I have always stated that prompt engineering is “a defeat for AI,” and with the advancement of AI, it will become obsolete as natural language communication will prevail.

Impression: This version of GitHub Copilot (GHC) Agent is much, much stronger than the GHC I saw a few months ago. There is no mess in the code I saw 2 months ago. I did not see a single hallucinated method or property, and the code is buildable, meaning syntax is proper. The automation of Visual Studio 2022 (remote control by GHC) has a kind of psychological effect; you feel like someone else is present and has taken over the control of your tools. VS2022 is alive without me doing anything. It actually builds and repeats builds after errors.

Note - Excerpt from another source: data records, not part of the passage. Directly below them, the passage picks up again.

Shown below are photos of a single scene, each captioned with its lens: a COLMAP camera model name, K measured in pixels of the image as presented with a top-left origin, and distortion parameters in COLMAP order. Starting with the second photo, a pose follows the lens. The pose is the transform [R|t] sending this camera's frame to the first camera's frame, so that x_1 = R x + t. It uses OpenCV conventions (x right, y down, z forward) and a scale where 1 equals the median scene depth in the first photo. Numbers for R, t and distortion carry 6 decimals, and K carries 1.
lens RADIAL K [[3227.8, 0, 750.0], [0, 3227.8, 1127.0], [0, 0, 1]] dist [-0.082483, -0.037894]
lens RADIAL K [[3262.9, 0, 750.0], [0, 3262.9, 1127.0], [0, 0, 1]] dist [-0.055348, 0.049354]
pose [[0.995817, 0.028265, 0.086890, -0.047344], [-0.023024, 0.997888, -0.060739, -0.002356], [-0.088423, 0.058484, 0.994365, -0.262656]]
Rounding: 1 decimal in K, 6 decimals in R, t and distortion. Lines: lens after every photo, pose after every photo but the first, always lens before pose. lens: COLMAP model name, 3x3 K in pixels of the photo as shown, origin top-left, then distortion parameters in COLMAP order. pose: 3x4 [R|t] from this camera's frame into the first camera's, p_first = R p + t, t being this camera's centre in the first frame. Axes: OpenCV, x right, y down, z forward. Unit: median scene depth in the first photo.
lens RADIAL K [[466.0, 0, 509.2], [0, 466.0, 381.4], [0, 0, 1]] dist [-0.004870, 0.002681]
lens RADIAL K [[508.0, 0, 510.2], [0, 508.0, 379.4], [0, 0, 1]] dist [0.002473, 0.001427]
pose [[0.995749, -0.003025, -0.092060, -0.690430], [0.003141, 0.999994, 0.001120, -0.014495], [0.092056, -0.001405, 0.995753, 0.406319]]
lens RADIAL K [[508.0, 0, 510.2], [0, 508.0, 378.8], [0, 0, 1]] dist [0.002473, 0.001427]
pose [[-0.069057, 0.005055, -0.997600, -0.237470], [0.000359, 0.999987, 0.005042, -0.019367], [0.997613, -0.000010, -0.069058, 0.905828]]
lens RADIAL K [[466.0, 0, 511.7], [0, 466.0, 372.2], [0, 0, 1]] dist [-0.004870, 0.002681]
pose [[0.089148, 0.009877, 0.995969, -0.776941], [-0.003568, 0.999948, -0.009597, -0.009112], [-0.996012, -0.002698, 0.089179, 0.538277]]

It does not feel like “pair programming” or “peer programming” as in marketing stories. GHC is quite passive, so it feels like an “intelligent code generator”. But it does look effort-efficient. In the above work, I made altogether 7 commands to GHC, and got some 500 lines of usable code. But you still need a human proficient programmer to filter out bad attempts and tweak code in a couple of places.